Dental implants are the preferred method for prosthetic replacement of missing teeth. Many of our patients prefer this tooth replacement option because it’s a natural looking and durable alternative that helps our patients maintain their smile. Before you select this option it’s important to understand the different types of dental implants and how to care for the artificial replacement teeth. A good candidate for implants should have healthy gums, enough bone to anchor the implants into the jaw, and a commitment to taking care of their implanted teeth and surrounding gums. During your first appointment, we will examine your gums and provide home-care recommendations to prepare you for your dental implants.
Two Main Types of Dental Implants
Dental implants can be used to replace a single tooth or several teeth. There are two kinds of dental implants seen by the American Dental Association as safe: They are:
Endosteal implants are surgically inserted directly into the jawbone. After the surrounding gum tissue heals, a second surgery is required to attach a post to the initial implant. Ultimately, an artificial tooth (or teeth) is connected to the post-individually or arranged on a bridge or denture.
Subperiosteal implants is a metal frame that rests on top of the jawbone just beneath the gum tissue. As the gums heal, the frame becomes attached to the jawbone. Posts, connected to the frame, protrude through the gums. Artificial teeth are mounted to the posts.
Improve Implant Success Rate
In most cases dental implants are successful, and there are a few measures you can take to improve success and make your implant last. Follow good oral hygiene practices and remember to brush twice a day and floss once daily. Using interdental brushes that that slide between teeth helps clean the difficult to reach spaces encompassing your implant.
Dental Implant Care Tips:
The goal: Making sure the tissue surrounding the implant maintains a pink color, is firm and keratinized with no signs of infection.
- Stop smoking
- Smoking is a systemic issue that can weaken the bone structure and contribute to implant failure.
- Schedule regular dental appointments
- Schedule cleanings and exams every six months to help ensure your implant is in top condition, and that it stays that way.
- Avoid eating hard foods
- Don’t eat hard items that could break your crown and your natural teeth. avoid chewing on ice, eating hard candy and opening bottles with your teeth.
- Oral irrigator
- Consider using an oral irrigator to reduce plaque/biofilm build-up, reduce inflammation, and clean hard to reach areas around the implants.

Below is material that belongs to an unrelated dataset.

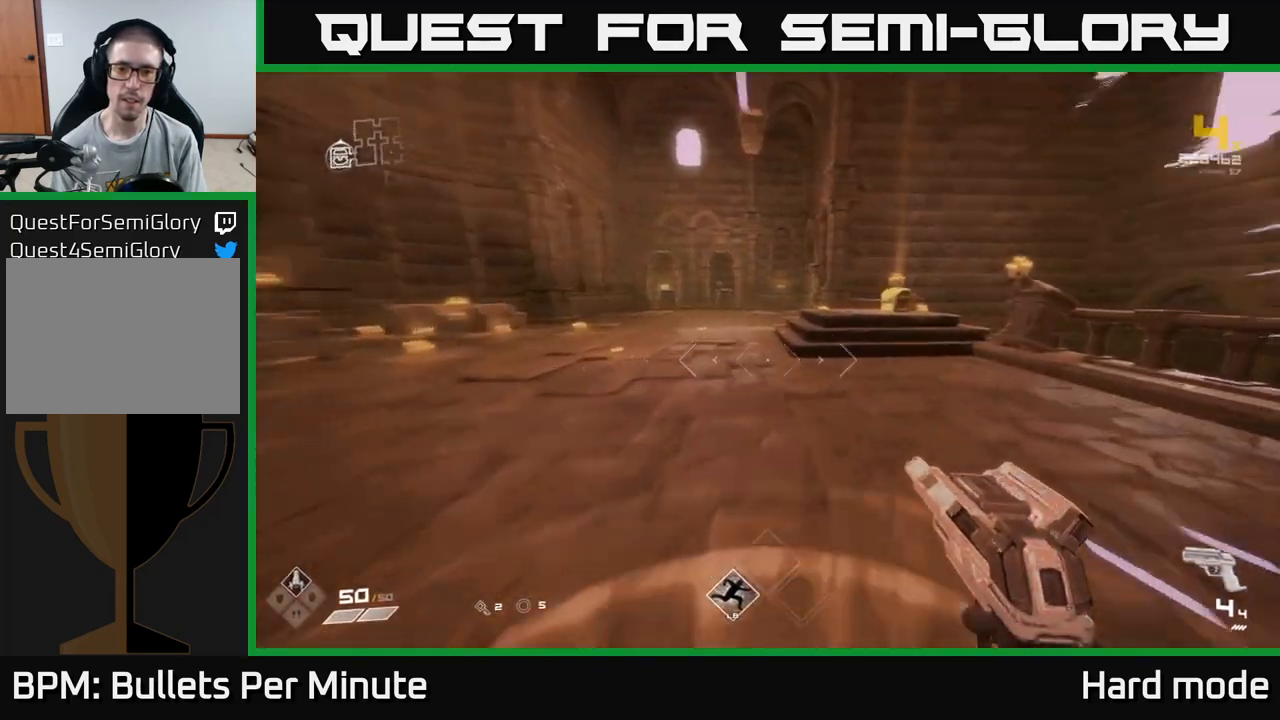
{"buttons": [], "left_stick": "up-left", "right_stick": "down-right", "events": [[167, "right_stick", "center"], [400, "left_stick", "up-left"], [467, "right_stick", "down-right"]]}
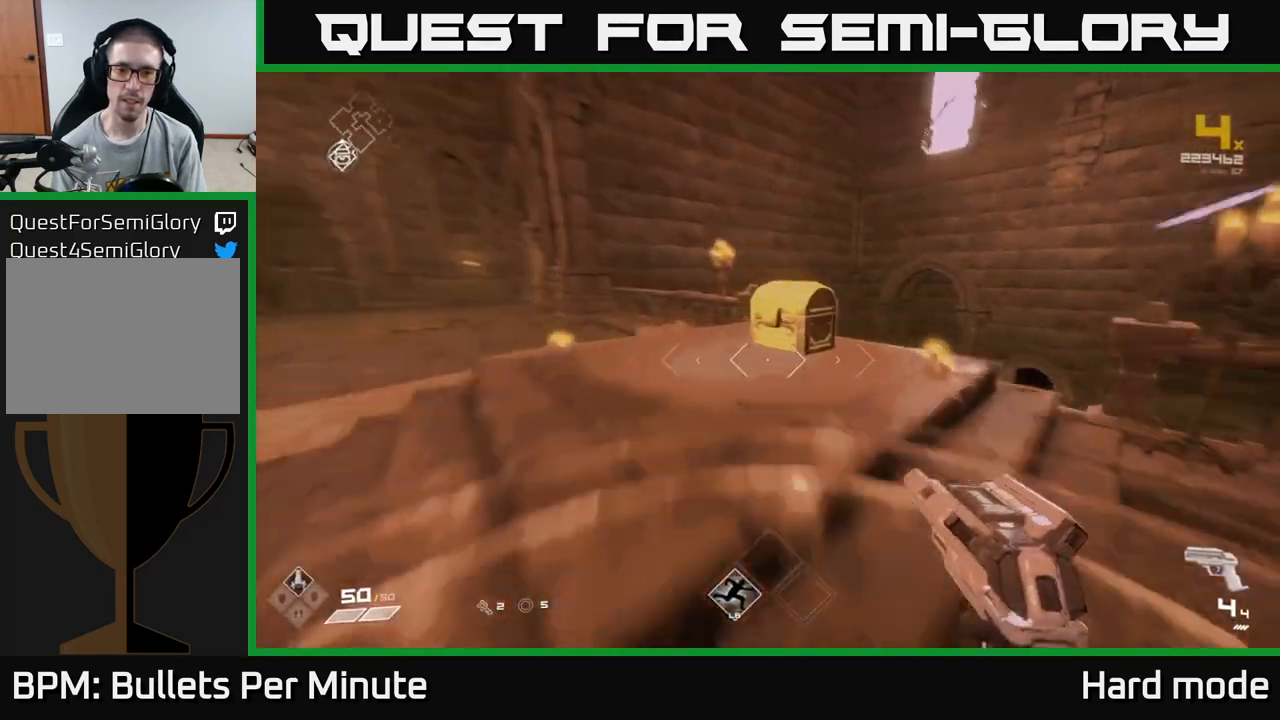
{"buttons": [], "left_stick": "center", "right_stick": "center", "events": [[100, "left_stick", "up-right"], [150, "right_stick", "center"], [217, "left_stick", "center"], [233, "X", "down"], [283, "left_stick", "down"], [333, "X", "up"], [400, "left_stick", "center"]]}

Safeguard your Implants for the future
The longevity and success of implants depend on your oral hygiene. Use a low-abrasive toothpaste or gel to keep your mouth clean and healthy.
How Do Implants Fail?
Dental implant malfunctions can occur for various reasons and on multiple levels. Short-term failures are a failure to heal within the bone, a process known as “osseointegration.” We can usually associate this type of failure with systemic factors, such as smoking, unchecked diabetes or low bone density. Inadequate oral hygiene and gum disease can place you at risk for a failed dental implant.
Symptoms of a failing implant usually include pain, the movement of the implant fixture, bone loss, bleeding, and the production of pus. These short-term failures are handled by removing the implant, repairing the surgical site with a bone graft and allowing it to heal before attempting to place another fixture. Since bone heals much more slowly than soft tissue, this process can take several months.